Sunday 19 October 2014

Pathfinding on the Wey, from Pyrford Lock southwards

Paddlers : Lucy, Sarah, Stuart, Dave, Stephen

On a beautiful day with a strong southerly breeze and a good flow, we launched kayaks to explore the Wey, heading south along the navigation through Walsham Gates and Newark Lock. Half a mile after Newark Lock and 35 minutes into the paddle we turned west, leaving the navigation (the Broadmead Cut, here) for the backwaters of the old river.
What did we know?
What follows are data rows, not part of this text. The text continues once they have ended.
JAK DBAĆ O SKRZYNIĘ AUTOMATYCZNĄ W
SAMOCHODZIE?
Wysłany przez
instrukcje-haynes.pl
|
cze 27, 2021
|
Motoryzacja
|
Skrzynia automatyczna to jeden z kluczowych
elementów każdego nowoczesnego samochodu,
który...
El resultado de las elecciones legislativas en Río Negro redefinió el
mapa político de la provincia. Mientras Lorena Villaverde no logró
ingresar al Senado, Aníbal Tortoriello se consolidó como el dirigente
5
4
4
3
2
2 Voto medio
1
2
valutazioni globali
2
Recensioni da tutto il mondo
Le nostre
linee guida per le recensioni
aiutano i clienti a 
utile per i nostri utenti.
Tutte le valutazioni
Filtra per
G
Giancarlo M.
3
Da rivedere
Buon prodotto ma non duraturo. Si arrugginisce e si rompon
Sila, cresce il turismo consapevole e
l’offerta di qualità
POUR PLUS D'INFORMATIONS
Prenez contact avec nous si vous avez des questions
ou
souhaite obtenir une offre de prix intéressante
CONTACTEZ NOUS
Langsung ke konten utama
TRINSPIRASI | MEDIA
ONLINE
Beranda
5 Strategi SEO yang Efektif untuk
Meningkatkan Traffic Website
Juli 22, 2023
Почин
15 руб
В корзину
That if we paddled for a couple of miles or so we’d get to an old factory straddling the river, where we could portage across a field and launch again, dodging a weir and in the blink of an eye, make the navigation once more to make a fine round trip.
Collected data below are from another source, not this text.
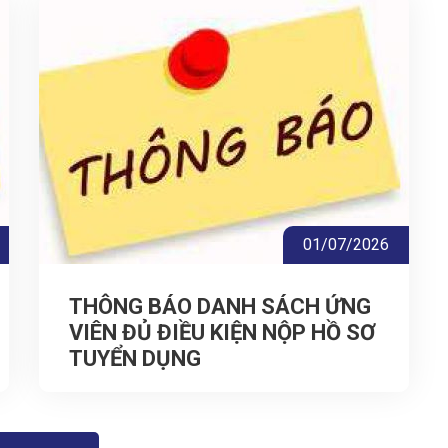
01/07/2026
THÔNG BÁO DANH SÁCH ỨNG
VIÊN ĐỦ ĐIỀU KIỆN NỘP HỒ SƠ
TUYỂN DỤNG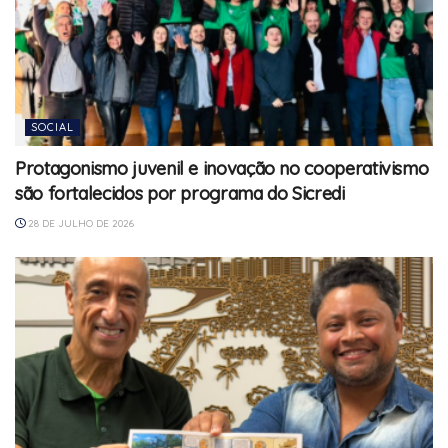
SOCIAL
Protagonismo juvenil e inovação no cooperativismo
são fortalecidos por programa do Sicredi
28 DE JULHO DE 2026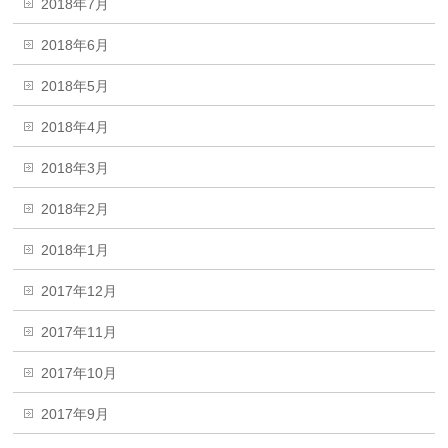
2018年7月
2018年6月
2018年5月
2018年4月
2018年3月
2018年2月
2018年1月
2017年12月
2017年11月
2017年10月
2017年9月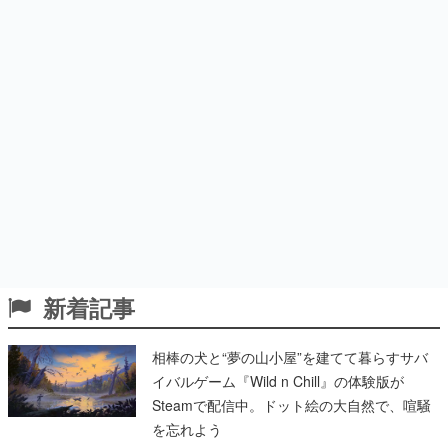
新着記事
相棒の犬と“夢の山小屋”を建てて暮らすサバ
イバルゲーム『Wild n Chill』の体験版が
Steamで配信中。ドット絵の大自然で、喧騒
を忘れよう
What we didn’t know was that the river, rural, remote and fast-flowing, had other plans. After 45 minutes of great paddling and threading the boats through fallen branches we came up against a small wood that had upped itself and now lay like a sleeping dog across our path. With no chance of landing or portage we turned our noses to the flow and with a strengthening wind shot back the way we’d come… read Stephens full report from the link on the trip reports page.
Back at Newark, and game for more adventure, we turned into the Abbey Stream, a reputedly private waterway for which we took the precaution of scrawling “Kingston Canoe Club” on our boats! before paddling to the ruins of Newark Priory, victim of Henry’s break with Rome and later, locals stealing its stones for roads.  Crows or rooks, I couldn’t see which, were riding the wind, screeching and diving above the walls. A short way past the abbey we hit the expected obstruction that stops kayakers making it a round trip, and so headed back to join the river once more.
Returning to Pyrford, on the stretch of water before the Wey meets the navigation at Walsham Gates, heads and hands to the paddle we outpaced a chugging narrow boat. The tillerman wasn’t amused.
With twists and turns we logged around 8.5 miles in 3 hours, with seat of pants manoeuvring through lovely country and no dunkings.  Joy!